Physics does Constrained Optimization (for Free); A New Approach Toward Computation
EECS Colloquium
Wednesday, September 21, 2022
306 Soda Hall (HP Auditorium)
4:00 – 5:00 pm
Eli Yablonovitch
Professor Emeritus, EECS
Professor in the Graduate School
UC Berkeley
Abstract
Optimization is vital to Engineering, Artificial Intelligence, and to many areas of Science. Now new circuit principles of computation are emerging, for Artificial Intelligence and Optimization, based on Onsager’s Principle of Minimum Entropy Generation (1931, Nobel Prize 1968). We call this Onsager Computing, as opposed to conventional Von Neumann Computing.
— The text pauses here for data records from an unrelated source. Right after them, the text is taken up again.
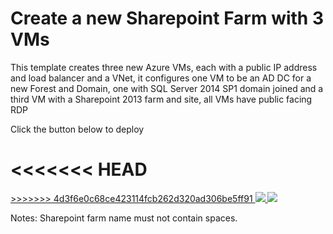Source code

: # Create a new Sharepoint Farm with 3 VMs

This template creates three new Azure VMs, each with a public IP address and load balancer and a VNet, it configures one VM to be an AD DC for a new Forest and Domain, one with SQL Server 2014 SP1 domain joined and a third VM with a Sharepoint 2013 farm and site, all VMs have public facing RDP

Click the button below to deploy

<<<<<<< HEAD
<a href="https%3A%2F%2Fraw.githubusercontent.com%2Faverkinderen%2FAzure%2Fmaster%2Fsharepoint-three-vm%2Fazuredeploy.json" target="_blank">
=======
<a href="https://portal.azure.com/#create/Microsoft.Template/uri/https%3A%2F%2Fraw.githubusercontent.com%2Faverkinderen%2FAzure%2Fmaster%2Fsharepoint-three-vm%2Fazuredeploy.json" target="_blank">
>>>>>>> 4d3f6e0c68ce423114fcb262d320ad306be5ff91
    <img src="http://azuredeploy.net/deploybutton.png"/>
</a>
<a href="http://armviz.io/#/?load=https%3A%2F%2Fraw.githubusercontent.com%2FAzure%2Fazure-quickstart-templates%2Fmaster%2Fsharepoint-three-vm%2Fazuredeploy.json" target="_blank">
    <img src="http://armviz.io/visualizebutton.png"/>
</a>

Notes: Sharepoint farm name must not contain spaces.
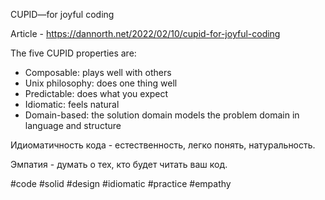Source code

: CUPID—for joyful coding

Article - https://dannorth.net/2022/02/10/cupid-for-joyful-coding

The five CUPID properties are:
- Composable: plays well with others
- Unix philosophy: does one thing well
- Predictable: does what you expect
- Idiomatic: feels natural
- Domain-based: the solution domain models the problem domain in language and structure

Идиоматичность кода - естественность, легко понять, натуральность.

Эмпатия - думать о тех, кто будет читать ваш код.

#code #solid #design #idiomatic #practice #empathy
Electrical Onsager Computers run ~10000x faster; and have ~10000x less energy-to-solution, than conventional machines. Furthermore, optical Onsager machines could provide an additional 1000x increase in speed.
Biography
Prof. Yablonovitch introduced the idea that strained semiconductor lasers could have superior performance due to reduced valence band (hole) effective mass. With almost every human interaction with the internet, optical telecommunication occurs by strained semiconductor lasers. He is regarded as a Father of the Photonic BandGap concept, and he coined the term “Photonic Crystal”. The geometrical structure of the first experimentally realized Photonic bandgap is sometimes called “Yablonovite”. In his photovoltaic research, Yablonovitch introduced the 4(n squared) (“Yablonovitch Limit”) light-trapping factor that is in worldwide use, for almost all commercial solar panels. His mantra that “a great solar cell also needs to be a great LED”, is the basis of the world record solar cells: single-junction 29.1% efficiency; dual-junction 31.5%; quadruple-junction 38.8% efficiency; all at 1 sun.